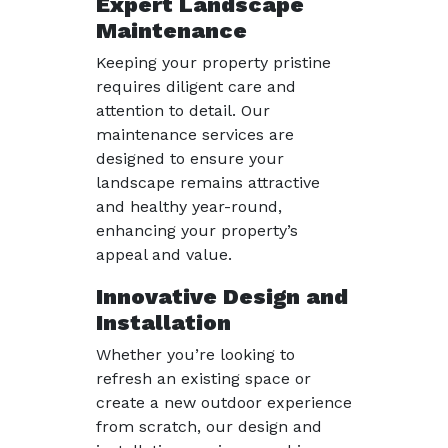
Expert Landscape
Maintenance
Keeping your property pristine
requires diligent care and
attention to detail. Our
maintenance services are
designed to ensure your
landscape remains attractive
and healthy year-round,
enhancing your property’s
appeal and value.
Innovative Design and
Installation
Whether you’re looking to
refresh an existing space or
create a new outdoor experience
from scratch, our design and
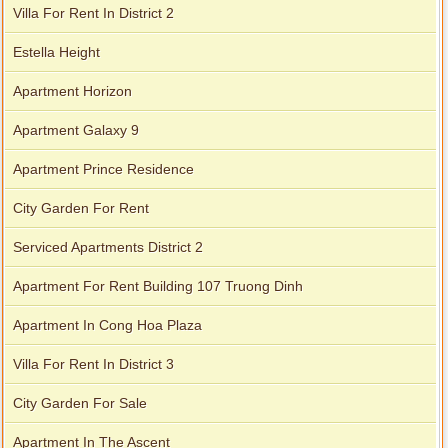
Villa For Rent In District 2
Estella Height
Apartment Horizon
Apartment Galaxy 9
Apartment Prince Residence
City Garden For Rent
Serviced Apartments District 2
Apartment For Rent Building 107 Truong Dinh
Apartment In Cong Hoa Plaza
Villa For Rent In District 3
City Garden For Sale
Apartment In The Ascent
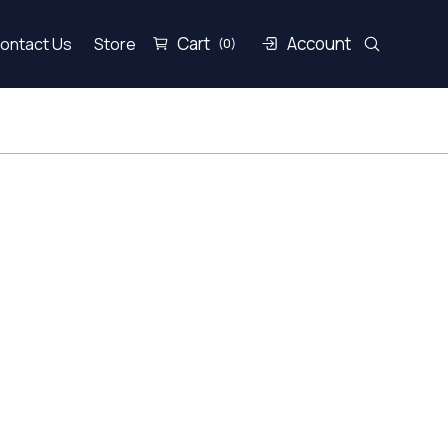
Cart
Account
ontact Us
Store
(0)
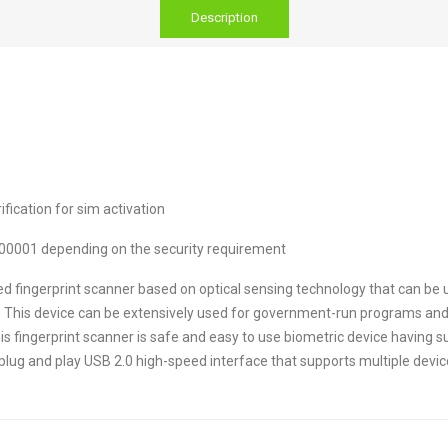
Description
ication for sim activation
00001 depending on the security requirement
d fingerprint scanner based on optical sensing technology that can be 
nce. This device can be extensively used for government-run programs a
fingerprint scanner is safe and easy to use biometric device having su
lug and play USB 2.0 high-speed interface that supports multiple devic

▶ **ABOUT THIS EXERCISE**: Output, exactly and with no pictures, every line from the one that contains "attention to detail. Our" through the final line of the entries.

▶ **ANSWER SPACE**:
attention to detail. Our
maintenance services are
designed to ensure your
landscape remains attractive
and healthy year-round,
enhancing your property’s
appeal and value.
Innovative Design and
Installation
Whether you’re looking to
refresh an existing space or
create a new outdoor experience
from scratch, our design and
Villa For Rent In District 2
Estella Height
Apartment Horizon
Apartment Galaxy 9
Apartment Prince Residence
City Garden For Rent
Serviced Apartments District 2
Apartment For Rent Building 107 Truong Dinh
Apartment In Cong Hoa Plaza
Villa For Rent In District 3
City Garden For Sale
Apartment In The Ascent
Cart
Account
ontact Us
Store
(0)
Description
ication for sim activation
00001 depending on the security requirement
d fingerprint scanner based on optical sensing technology that can be 
nce. This device can be extensively used for government-run programs a
fingerprint scanner is safe and easy to use biometric device having su
lug and play USB 2.0 high-speed interface that supports multiple devic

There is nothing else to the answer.